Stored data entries
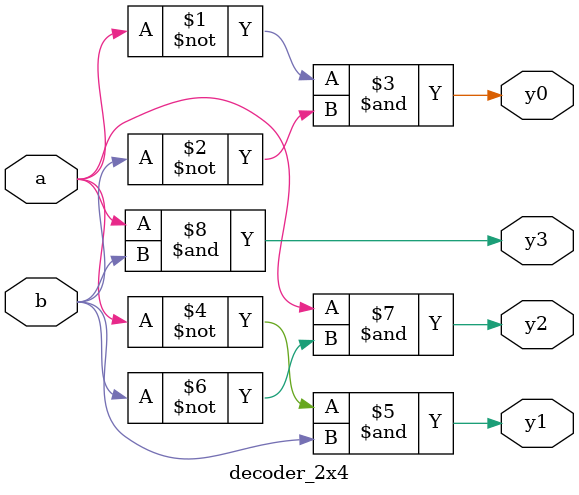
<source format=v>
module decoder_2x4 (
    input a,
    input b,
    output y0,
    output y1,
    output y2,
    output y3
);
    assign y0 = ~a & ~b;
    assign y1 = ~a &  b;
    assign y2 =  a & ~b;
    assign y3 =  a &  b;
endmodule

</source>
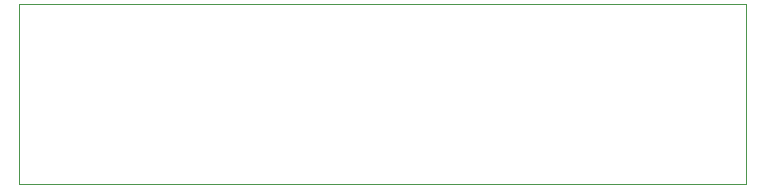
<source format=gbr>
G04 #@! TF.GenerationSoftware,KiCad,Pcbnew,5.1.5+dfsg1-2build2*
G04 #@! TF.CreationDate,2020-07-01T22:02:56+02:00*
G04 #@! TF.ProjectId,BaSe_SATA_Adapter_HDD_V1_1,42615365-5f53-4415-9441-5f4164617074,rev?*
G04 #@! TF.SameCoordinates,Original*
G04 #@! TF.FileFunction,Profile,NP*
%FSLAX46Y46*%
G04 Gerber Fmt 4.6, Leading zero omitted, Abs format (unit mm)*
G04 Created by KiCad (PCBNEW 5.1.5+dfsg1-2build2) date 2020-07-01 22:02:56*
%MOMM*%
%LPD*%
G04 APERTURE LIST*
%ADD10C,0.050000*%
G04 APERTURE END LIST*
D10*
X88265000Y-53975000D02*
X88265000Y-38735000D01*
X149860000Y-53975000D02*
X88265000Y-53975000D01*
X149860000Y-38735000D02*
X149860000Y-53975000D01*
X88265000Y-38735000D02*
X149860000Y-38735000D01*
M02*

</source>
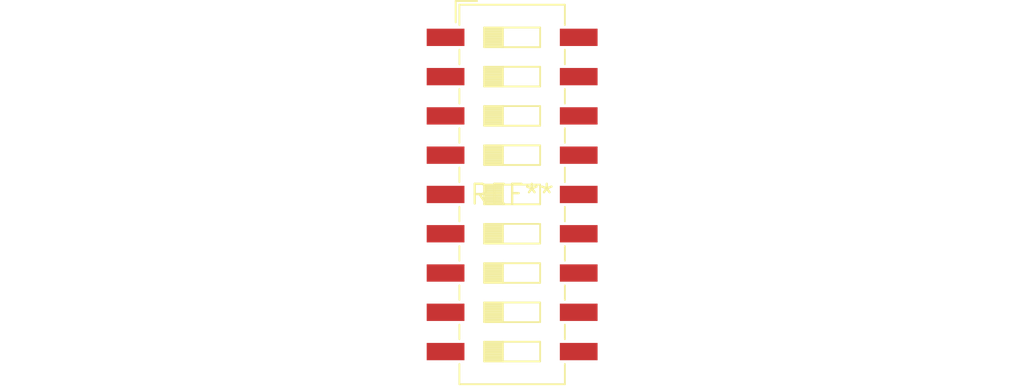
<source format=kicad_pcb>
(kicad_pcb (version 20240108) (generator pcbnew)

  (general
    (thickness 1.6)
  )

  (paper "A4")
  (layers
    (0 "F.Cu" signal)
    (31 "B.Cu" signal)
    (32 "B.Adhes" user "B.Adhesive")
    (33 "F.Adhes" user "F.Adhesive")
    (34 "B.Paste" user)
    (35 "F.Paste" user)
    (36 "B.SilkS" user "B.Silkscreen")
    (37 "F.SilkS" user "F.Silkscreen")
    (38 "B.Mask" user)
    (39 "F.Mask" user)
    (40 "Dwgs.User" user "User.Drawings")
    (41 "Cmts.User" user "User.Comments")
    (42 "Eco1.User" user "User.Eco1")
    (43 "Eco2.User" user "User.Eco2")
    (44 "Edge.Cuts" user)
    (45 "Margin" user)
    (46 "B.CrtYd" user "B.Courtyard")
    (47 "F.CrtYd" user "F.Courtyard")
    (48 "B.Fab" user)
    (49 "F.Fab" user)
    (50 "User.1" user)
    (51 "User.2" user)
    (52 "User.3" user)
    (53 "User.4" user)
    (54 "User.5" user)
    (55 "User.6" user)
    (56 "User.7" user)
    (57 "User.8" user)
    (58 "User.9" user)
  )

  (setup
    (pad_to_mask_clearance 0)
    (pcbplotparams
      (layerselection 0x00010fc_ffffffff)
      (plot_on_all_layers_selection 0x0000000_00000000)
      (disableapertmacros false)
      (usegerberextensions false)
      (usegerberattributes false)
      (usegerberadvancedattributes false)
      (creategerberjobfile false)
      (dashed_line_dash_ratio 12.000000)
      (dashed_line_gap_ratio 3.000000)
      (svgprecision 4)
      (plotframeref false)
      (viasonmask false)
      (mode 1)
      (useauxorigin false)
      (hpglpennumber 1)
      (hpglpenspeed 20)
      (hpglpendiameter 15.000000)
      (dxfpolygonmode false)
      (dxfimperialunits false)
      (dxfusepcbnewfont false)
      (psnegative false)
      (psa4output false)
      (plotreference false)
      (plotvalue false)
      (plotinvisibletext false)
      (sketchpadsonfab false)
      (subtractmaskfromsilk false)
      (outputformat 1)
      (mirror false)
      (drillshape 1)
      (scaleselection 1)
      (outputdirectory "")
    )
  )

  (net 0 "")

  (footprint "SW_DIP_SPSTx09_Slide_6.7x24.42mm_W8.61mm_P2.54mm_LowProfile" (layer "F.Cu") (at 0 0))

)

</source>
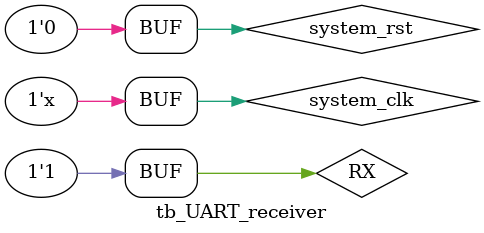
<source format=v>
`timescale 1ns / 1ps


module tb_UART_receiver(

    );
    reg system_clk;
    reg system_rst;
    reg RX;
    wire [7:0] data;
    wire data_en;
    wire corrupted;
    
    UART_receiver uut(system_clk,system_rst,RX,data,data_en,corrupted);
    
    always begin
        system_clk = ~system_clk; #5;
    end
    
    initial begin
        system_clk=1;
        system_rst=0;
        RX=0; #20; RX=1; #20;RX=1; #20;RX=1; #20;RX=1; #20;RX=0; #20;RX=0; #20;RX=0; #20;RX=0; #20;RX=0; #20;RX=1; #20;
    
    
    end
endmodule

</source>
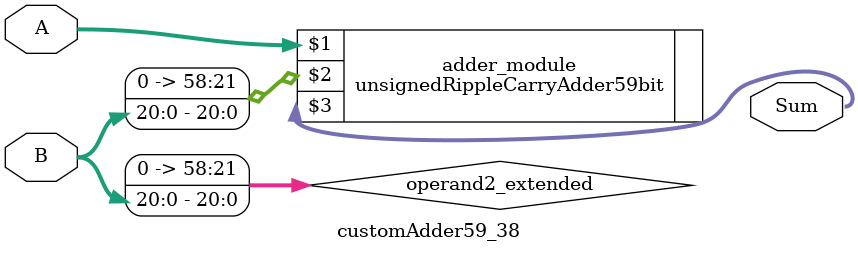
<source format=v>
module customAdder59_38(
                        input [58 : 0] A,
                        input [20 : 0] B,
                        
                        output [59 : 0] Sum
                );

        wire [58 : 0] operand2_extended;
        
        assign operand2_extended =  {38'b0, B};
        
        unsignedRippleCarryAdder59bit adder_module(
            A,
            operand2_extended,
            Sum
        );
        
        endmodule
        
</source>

▶ _TASK TO CARRY OUT_:
Copy only the lines above from the one containing "<source format=gbr>" through the one containing "(usegerberattributes false)", both included. Leave out the pictures.

▶ _ANSWER TO THIS EXERCISE_:
<source format=gbr>
G04 #@! TF.GenerationSoftware,KiCad,Pcbnew,5.1.5+dfsg1-2build2*
G04 #@! TF.CreationDate,2020-07-01T22:02:56+02:00*
G04 #@! TF.ProjectId,BaSe_SATA_Adapter_HDD_V1_1,42615365-5f53-4415-9441-5f4164617074,rev?*
G04 #@! TF.SameCoordinates,Original*
G04 #@! TF.FileFunction,Profile,NP*
%FSLAX46Y46*%
G04 Gerber Fmt 4.6, Leading zero omitted, Abs format (unit mm)*
G04 Created by KiCad (PCBNEW 5.1.5+dfsg1-2build2) date 2020-07-01 22:02:56*
%MOMM*%
%LPD*%
G04 APERTURE LIST*
%ADD10C,0.050000*%
G04 APERTURE END LIST*
D10*
X88265000Y-53975000D02*
X88265000Y-38735000D01*
X149860000Y-53975000D02*
X88265000Y-53975000D01*
X149860000Y-38735000D02*
X149860000Y-53975000D01*
X88265000Y-38735000D02*
X149860000Y-38735000D01*
M02*

</source>
<source format=kicad_pcb>
(kicad_pcb (version 20240108) (generator pcbnew)

  (general
    (thickness 1.6)
  )

  (paper "A4")
  (layers
    (0 "F.Cu" signal)
    (31 "B.Cu" signal)
    (32 "B.Adhes" user "B.Adhesive")
    (33 "F.Adhes" user "F.Adhesive")
    (34 "B.Paste" user)
    (35 "F.Paste" user)
    (36 "B.SilkS" user "B.Silkscreen")
    (37 "F.SilkS" user "F.Silkscreen")
    (38 "B.Mask" user)
    (39 "F.Mask" user)
    (40 "Dwgs.User" user "User.Drawings")
    (41 "Cmts.User" user "User.Comments")
    (42 "Eco1.User" user "User.Eco1")
    (43 "Eco2.User" user "User.Eco2")
    (44 "Edge.Cuts" user)
    (45 "Margin" user)
    (46 "B.CrtYd" user "B.Courtyard")
    (47 "F.CrtYd" user "F.Courtyard")
    (48 "B.Fab" user)
    (49 "F.Fab" user)
    (50 "User.1" user)
    (51 "User.2" user)
    (52 "User.3" user)
    (53 "User.4" user)
    (54 "User.5" user)
    (55 "User.6" user)
    (56 "User.7" user)
    (57 "User.8" user)
    (58 "User.9" user)
  )

  (setup
    (pad_to_mask_clearance 0)
    (pcbplotparams
      (layerselection 0x00010fc_ffffffff)
      (plot_on_all_layers_selection 0x0000000_00000000)
      (disableapertmacros false)
      (usegerberextensions false)
      (usegerberattributes false)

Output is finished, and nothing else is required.